#### Task goal
Copy the following data exactly and drop the pictures.

[Saved data entries]
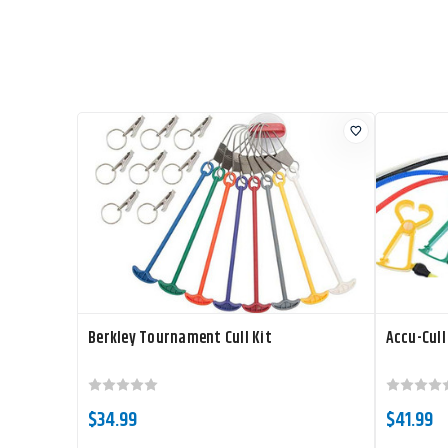
Berkley Tournament Cull Kit
Accu-Cull
$34.99
$41.99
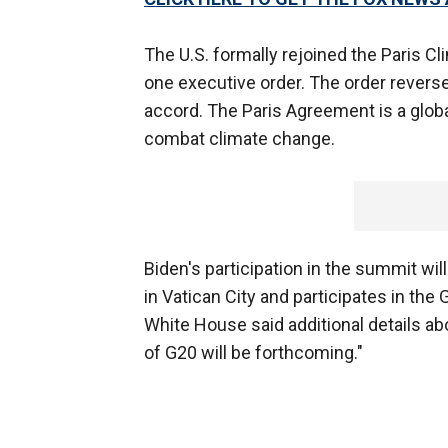
The U.S. formally rejoined the Paris C
one executive order. The order revers
accord. The Paris Agreement is a glob
combat climate change.
Biden's participation in the summit wi
in Vatican City and participates in th
White House said additional details ab
of G20 will be forthcoming."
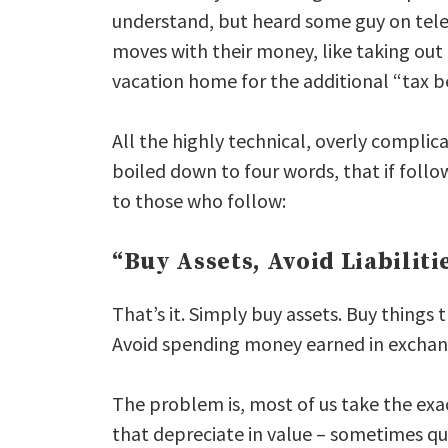
understand, but heard some guy on tele
moves with their money, like taking ou
vacation home for the additional “tax be
All the highly technical, overly compli
boiled down to four words, that if foll
to those who follow:
“Buy Assets, Avoid Liabiliti
That’s it. Simply buy assets. Buy things 
Avoid spending money earned in exchang
The problem is, most of us take the exa
that depreciate in value – sometimes qu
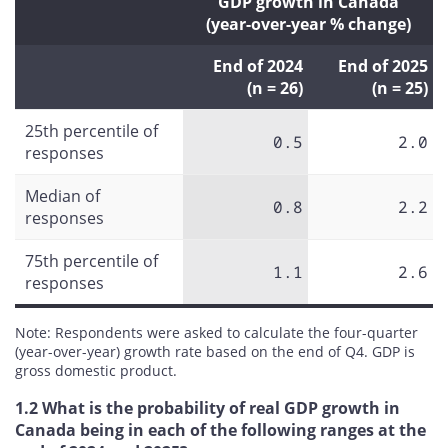
GDP growth in Canada
(year-over-year % change)
End of 2024
End of 2025
(n = 26)
(n = 25)
25th percentile of
0.5
2.0
responses
Median of
0.8
2.2
responses
75th percentile of
1.1
2.6
responses
Note: Respondents were asked to calculate the four-quarter
(year-over-year) growth rate based on the end of Q4. GDP is
gross domestic product.
1.2 What is the probability of real GDP growth in
Canada being in each of the following ranges at the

#### Task result
Berkley Tournament Cull Kit
Accu-Cull
$34.99
$41.99
The U.S. formally rejoined the Paris C
one executive order. The order revers
accord. The Paris Agreement is a glob
combat climate change.
Biden's participation in the summit wi
in Vatican City and participates in th
White House said additional details ab
of G20 will be forthcoming."
understand, but heard some guy on tele
moves with their money, like taking ou
vacation home for the additional “tax be
All the highly technical, overly compli
boiled down to four words, that if foll
to those who follow:
“Buy Assets, Avoid Liabiliti
That’s it. Simply buy assets. Buy things 
Avoid spending money earned in exchang
The problem is, most of us take the exa
that depreciate in value – sometimes qu
GDP growth in Canada
(year-over-year % change)
End of 2024
End of 2025
(n = 26)
(n = 25)
25th percentile of
0.5
2.0
responses
Median of
0.8
2.2
responses
75th percentile of
1.1
2.6
responses
Note: Respondents were asked to calculate the four-quarter
(year-over-year) growth rate based on the end of Q4. GDP is
gross domestic product.
1.2 What is the probability of real GDP growth in
Canada being in each of the following ranges at the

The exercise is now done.